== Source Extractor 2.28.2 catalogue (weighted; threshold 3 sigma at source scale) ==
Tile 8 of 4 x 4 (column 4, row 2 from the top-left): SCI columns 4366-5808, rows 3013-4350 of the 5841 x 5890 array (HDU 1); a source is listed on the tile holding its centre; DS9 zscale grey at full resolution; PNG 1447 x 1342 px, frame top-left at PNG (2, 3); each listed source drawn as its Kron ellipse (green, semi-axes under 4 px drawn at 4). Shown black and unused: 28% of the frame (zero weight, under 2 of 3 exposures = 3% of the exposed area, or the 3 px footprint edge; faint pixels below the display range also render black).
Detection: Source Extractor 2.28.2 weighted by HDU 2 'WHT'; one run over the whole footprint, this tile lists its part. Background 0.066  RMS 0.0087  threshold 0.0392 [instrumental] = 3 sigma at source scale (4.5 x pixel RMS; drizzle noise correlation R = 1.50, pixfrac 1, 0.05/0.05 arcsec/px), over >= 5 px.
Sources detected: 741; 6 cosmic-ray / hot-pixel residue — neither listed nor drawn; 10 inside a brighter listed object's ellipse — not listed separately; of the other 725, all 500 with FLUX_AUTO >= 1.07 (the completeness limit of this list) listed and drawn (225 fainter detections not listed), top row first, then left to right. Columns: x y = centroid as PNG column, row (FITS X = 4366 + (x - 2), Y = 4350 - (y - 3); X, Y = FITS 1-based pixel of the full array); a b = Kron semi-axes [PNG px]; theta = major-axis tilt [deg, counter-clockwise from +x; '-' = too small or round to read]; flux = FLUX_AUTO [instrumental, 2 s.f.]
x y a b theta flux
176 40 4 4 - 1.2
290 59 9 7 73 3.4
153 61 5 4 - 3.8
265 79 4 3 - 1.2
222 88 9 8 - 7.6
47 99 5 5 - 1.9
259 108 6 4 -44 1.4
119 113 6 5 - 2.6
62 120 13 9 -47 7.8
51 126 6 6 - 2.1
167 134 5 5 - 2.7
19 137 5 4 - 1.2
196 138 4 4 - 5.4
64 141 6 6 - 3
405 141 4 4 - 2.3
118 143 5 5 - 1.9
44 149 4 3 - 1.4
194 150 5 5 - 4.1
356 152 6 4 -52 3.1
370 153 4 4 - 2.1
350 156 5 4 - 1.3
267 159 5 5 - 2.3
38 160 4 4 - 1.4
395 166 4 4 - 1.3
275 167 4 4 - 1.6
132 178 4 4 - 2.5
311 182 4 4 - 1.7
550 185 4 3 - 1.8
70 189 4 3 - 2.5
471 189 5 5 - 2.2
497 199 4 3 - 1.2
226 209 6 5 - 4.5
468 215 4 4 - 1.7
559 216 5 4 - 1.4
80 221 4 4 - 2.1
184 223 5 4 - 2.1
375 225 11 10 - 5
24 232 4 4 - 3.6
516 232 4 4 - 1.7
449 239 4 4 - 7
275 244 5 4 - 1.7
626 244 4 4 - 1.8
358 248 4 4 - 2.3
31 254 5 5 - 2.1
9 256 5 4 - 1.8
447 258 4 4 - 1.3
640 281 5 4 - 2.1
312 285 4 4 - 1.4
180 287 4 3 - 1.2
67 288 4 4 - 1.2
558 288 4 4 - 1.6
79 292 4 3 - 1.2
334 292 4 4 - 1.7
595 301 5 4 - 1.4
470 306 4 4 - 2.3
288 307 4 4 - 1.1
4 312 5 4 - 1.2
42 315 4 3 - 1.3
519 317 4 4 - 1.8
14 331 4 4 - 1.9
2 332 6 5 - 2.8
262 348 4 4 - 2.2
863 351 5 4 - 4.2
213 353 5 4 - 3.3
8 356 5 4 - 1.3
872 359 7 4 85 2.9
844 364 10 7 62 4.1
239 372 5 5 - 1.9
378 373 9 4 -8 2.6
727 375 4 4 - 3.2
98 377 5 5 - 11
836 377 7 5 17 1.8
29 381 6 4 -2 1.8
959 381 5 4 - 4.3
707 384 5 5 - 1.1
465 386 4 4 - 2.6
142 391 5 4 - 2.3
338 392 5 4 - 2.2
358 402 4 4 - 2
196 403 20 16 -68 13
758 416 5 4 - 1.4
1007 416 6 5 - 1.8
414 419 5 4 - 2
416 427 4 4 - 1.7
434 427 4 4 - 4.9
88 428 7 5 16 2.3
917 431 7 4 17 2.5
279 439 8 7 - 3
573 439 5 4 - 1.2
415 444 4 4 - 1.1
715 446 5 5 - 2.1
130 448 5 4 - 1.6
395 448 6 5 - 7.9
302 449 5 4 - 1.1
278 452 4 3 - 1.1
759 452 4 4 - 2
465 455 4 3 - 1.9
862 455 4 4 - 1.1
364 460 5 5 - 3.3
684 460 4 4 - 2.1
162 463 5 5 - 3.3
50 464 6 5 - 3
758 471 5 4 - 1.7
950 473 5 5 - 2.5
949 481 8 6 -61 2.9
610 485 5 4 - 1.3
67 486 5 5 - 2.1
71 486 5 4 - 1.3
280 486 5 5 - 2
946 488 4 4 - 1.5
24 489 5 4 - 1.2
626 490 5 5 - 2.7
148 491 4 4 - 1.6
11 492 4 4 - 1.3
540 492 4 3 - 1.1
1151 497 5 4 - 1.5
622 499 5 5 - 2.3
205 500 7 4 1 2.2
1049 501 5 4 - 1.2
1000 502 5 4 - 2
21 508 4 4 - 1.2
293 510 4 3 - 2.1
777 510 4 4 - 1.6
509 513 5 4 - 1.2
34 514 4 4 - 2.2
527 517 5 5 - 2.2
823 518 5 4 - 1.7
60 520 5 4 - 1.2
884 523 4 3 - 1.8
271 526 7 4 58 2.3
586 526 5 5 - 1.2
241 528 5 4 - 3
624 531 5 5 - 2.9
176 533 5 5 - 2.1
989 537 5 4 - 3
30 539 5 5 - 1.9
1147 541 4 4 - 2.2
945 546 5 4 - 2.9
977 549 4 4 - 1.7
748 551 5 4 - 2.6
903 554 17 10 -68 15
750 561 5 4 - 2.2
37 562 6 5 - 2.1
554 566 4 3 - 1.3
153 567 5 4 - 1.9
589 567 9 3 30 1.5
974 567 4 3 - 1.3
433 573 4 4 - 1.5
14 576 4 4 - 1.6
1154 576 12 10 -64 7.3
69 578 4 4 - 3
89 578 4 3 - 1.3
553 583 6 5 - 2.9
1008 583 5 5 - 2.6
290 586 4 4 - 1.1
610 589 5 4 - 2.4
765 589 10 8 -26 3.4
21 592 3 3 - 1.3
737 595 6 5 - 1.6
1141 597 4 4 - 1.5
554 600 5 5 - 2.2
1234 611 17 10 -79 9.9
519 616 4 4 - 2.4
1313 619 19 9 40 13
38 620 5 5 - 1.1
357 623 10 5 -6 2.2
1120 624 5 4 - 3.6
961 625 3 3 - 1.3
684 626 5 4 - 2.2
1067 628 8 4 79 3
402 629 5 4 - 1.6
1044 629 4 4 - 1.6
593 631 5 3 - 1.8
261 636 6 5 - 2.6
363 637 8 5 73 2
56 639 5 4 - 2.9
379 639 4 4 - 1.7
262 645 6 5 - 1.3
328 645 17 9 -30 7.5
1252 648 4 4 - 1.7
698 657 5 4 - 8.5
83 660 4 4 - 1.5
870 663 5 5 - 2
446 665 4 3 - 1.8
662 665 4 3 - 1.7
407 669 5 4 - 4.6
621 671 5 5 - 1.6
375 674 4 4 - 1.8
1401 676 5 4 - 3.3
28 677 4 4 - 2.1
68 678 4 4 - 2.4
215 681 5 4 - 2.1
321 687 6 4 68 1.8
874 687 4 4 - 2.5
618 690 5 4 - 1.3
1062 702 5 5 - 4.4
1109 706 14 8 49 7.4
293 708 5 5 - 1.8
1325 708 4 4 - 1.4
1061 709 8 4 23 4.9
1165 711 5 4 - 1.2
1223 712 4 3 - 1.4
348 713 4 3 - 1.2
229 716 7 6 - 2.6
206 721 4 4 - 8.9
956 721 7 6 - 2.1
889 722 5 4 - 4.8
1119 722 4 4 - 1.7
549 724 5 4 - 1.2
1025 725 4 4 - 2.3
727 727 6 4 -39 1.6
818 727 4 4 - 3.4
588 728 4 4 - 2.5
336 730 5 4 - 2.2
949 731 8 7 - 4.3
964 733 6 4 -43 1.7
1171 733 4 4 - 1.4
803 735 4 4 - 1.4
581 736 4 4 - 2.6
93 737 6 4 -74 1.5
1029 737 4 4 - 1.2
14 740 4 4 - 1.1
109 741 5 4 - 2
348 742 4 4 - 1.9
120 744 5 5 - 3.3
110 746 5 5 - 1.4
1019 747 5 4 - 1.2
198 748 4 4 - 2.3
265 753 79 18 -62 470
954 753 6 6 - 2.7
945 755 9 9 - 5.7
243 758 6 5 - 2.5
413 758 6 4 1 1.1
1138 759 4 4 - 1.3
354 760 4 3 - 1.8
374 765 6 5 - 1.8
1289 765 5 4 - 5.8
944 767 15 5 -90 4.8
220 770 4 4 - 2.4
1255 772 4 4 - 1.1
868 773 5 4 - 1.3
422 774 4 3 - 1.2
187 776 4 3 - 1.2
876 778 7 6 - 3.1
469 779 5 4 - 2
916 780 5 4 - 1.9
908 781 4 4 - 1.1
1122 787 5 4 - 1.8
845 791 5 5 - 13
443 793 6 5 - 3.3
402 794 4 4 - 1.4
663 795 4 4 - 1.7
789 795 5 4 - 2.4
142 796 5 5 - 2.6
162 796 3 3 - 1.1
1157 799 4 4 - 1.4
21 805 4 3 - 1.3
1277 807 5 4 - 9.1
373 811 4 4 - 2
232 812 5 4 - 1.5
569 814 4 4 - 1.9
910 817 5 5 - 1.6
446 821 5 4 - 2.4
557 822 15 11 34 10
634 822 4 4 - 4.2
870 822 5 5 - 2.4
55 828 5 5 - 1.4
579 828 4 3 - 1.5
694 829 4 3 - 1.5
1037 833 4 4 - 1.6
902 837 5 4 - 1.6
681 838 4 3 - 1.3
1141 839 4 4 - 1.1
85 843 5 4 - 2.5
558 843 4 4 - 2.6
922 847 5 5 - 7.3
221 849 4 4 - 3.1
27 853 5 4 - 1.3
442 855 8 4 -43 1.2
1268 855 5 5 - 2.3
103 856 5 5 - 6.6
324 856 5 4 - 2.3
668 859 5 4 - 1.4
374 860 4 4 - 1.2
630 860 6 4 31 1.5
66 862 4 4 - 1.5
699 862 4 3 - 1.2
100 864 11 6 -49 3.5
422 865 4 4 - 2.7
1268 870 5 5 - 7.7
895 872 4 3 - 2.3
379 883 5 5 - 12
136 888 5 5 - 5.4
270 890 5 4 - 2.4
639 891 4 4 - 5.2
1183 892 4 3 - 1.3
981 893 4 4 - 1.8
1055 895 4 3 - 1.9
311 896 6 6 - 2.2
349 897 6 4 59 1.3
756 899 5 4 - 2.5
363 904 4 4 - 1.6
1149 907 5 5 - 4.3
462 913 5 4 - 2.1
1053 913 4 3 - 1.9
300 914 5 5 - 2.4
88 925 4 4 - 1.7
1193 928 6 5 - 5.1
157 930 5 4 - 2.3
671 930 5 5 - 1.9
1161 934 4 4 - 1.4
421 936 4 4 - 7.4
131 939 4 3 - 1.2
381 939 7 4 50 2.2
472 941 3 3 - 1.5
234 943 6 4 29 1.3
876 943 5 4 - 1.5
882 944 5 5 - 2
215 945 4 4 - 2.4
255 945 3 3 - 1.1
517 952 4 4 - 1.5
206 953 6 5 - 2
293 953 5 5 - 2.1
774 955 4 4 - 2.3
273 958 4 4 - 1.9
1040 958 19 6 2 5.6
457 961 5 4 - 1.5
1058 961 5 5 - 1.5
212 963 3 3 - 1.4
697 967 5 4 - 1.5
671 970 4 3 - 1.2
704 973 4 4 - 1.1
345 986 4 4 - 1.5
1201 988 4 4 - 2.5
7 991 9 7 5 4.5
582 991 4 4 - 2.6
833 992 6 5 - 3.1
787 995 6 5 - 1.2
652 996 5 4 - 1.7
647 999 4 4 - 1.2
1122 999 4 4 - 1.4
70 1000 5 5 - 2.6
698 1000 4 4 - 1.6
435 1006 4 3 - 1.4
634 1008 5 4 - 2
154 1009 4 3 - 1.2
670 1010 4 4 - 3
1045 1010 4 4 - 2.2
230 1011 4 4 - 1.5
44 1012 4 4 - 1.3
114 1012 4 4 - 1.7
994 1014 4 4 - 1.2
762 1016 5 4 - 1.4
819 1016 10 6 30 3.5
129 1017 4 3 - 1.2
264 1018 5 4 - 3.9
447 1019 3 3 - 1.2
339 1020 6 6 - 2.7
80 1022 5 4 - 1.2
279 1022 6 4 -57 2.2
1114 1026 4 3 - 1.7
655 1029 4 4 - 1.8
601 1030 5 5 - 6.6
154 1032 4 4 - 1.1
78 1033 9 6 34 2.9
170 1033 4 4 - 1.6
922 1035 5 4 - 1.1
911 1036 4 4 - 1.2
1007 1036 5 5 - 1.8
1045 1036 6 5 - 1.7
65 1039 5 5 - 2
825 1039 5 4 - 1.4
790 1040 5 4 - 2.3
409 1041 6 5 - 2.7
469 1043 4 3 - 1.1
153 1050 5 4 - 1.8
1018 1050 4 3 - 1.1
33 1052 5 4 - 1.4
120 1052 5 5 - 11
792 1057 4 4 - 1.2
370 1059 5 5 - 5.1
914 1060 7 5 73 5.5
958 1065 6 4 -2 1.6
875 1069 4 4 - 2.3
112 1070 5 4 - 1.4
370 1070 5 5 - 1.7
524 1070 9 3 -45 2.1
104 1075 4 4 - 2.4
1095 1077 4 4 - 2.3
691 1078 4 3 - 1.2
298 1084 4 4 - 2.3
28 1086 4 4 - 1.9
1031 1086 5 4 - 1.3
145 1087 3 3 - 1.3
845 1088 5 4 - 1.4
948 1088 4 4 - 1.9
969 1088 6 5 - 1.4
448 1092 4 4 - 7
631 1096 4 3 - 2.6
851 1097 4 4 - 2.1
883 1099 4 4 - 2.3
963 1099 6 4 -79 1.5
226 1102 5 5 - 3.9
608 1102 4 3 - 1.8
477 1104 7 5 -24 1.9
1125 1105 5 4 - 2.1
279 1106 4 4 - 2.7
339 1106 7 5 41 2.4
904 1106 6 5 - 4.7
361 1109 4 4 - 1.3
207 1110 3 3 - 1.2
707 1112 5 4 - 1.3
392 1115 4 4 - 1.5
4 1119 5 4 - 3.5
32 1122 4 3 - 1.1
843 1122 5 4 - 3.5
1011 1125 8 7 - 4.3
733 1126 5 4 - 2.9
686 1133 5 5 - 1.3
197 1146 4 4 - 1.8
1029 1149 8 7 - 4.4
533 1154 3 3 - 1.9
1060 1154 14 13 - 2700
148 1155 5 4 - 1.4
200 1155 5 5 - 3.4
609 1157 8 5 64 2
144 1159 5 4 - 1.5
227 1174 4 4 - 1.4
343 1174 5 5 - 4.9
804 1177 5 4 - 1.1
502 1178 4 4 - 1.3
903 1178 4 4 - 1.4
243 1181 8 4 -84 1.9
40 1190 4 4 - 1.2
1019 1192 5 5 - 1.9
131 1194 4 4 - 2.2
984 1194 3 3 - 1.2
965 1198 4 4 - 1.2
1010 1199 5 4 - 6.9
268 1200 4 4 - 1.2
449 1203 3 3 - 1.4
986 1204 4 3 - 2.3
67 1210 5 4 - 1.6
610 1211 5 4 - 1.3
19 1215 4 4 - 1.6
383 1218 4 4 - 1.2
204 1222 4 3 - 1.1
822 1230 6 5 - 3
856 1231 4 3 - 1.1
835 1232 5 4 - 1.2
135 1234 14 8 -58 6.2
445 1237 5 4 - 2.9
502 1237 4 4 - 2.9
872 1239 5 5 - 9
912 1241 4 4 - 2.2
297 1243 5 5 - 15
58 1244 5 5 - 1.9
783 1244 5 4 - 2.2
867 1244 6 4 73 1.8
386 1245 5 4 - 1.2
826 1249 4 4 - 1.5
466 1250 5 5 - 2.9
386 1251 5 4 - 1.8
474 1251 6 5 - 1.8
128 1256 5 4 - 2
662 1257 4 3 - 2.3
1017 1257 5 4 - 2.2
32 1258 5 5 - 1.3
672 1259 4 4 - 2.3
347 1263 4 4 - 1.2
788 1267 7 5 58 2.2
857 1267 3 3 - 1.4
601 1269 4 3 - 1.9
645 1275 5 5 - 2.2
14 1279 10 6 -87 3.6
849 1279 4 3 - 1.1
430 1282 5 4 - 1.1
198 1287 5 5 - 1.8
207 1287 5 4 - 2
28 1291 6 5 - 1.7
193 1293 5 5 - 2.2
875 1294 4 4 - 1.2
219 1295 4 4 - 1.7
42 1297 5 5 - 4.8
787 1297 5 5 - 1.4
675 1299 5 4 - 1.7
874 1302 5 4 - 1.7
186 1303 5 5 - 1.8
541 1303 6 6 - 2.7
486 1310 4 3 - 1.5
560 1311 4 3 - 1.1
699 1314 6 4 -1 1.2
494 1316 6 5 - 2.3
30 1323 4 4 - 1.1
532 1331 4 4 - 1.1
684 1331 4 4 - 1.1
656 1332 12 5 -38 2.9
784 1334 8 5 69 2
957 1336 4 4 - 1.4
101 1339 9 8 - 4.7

YOUR GOAL
Give the lines from the first line of the rows above through the line containing "Detection: Source Extractor", both included, as a Markdown table with the columns No. and Line, numbering each line and leaving out blank lines.

ANSWER TO THIS PROBLEM
| No. | Line |
|---|---|
| 1 | == Source Extractor 2.28.2 catalogue (weighted; threshold 3 sigma at source scale) == |
| 2 | Tile 8 of 4 x 4 (column 4, row 2 from the top-left): SCI columns 4366-5808, rows 3013-4350 of the 5841 x 5890 array (HDU 1); a source is listed on the tile holding its centre; DS9 zscale grey at full resolution; PNG 1447 x 1342 px, frame top-left at PNG (2, 3); each listed source drawn as its Kron ellipse (green, semi-axes under 4 px drawn at 4). Shown black and unused: 28% of the frame (zero weight, under 2 of 3 exposures = 3% of the exposed area, or the 3 px footprint edge; faint pixels below the display range also render black). |
| 3 | Detection: Source Extractor 2.28.2 weighted by HDU 2 'WHT'; one run over the whole footprint, this tile lists its part. Background 0.066  RMS 0.0087  threshold 0.0392 [instrumental] = 3 sigma at source scale (4.5 x pixel RMS; drizzle noise correlation R = 1.50, pixfrac 1, 0.05/0.05 arcsec/px), over >= 5 px. |